As a fan of classic horror and a great reader in high school, I enjoyed stories by Poe, Shelley, Bram Stoker and Lovecraft.  I loved stories about robots and alien landscapes.  Probably I empathized more with the creatures in these tales than with the heroes who were trying to slay them.  For sure, I thought of myself as a stranger in a strange land -- awkward and full of strange impulses and appetites that I didn't understand.  

Now that I'm more grown up, maybe I can be friends with the monsters that live inside my head.  Or at least I can channel them into more productive directions.  I can take what is dark, and make light of it.

One of the monsters that I am finding very interesting right now is the Cthulhu.  
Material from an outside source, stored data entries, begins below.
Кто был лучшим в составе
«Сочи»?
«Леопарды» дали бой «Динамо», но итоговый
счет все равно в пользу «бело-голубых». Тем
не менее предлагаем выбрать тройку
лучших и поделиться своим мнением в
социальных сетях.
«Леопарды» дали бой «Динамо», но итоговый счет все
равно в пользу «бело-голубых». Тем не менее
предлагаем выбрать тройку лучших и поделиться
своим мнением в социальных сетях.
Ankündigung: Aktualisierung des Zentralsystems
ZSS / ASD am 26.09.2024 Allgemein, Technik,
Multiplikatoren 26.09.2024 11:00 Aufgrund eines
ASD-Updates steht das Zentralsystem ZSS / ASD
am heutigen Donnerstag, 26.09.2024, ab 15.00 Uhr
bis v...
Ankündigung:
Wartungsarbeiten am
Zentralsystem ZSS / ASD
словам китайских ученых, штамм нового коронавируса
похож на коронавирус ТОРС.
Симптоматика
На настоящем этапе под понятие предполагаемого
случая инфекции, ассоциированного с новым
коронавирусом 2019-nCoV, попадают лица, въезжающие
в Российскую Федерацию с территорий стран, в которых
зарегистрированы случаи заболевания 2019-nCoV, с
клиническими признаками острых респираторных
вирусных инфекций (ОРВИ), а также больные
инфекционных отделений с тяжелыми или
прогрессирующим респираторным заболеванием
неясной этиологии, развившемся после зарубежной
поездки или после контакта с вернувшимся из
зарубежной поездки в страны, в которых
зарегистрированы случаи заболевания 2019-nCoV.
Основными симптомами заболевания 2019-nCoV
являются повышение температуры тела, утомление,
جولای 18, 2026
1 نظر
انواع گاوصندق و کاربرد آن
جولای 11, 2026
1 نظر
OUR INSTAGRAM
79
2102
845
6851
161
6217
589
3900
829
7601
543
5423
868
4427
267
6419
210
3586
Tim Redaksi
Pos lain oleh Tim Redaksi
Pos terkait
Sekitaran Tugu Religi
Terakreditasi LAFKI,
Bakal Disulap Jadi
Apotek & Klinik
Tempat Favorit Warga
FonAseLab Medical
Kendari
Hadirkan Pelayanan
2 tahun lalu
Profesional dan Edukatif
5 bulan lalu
It's commonly pronounced kə-THOO-loo now, but this high priest of the Great Old Ones has had many names throughout time. Cthulhu are said to evoke abject terror in all who have the misfortune to encounter them.  According to HP Lovecraft, their appearance "yielded simultaneous pictures of an octopus, a dragon, and a human caricature.... A pulpy, tentacled head surmounted a grotesque scaly body with rudimentary wings."  Sounds charming, right?

But like most monsters, Cthulhu have power.  The Great Old Ones are telepathic and "knew all that was occurring in the universe".  They ruled the earth before humans, but now they sleep, waiting to be awakened and dreaming of "new ways to shout and kill and revel and enjoy themselves, and all the earth would flame with a holocaust of ecstasy and freedom."  Perhaps they still visit us, "moulding [our] dreams". 

All of this gives me very pleasant shivers.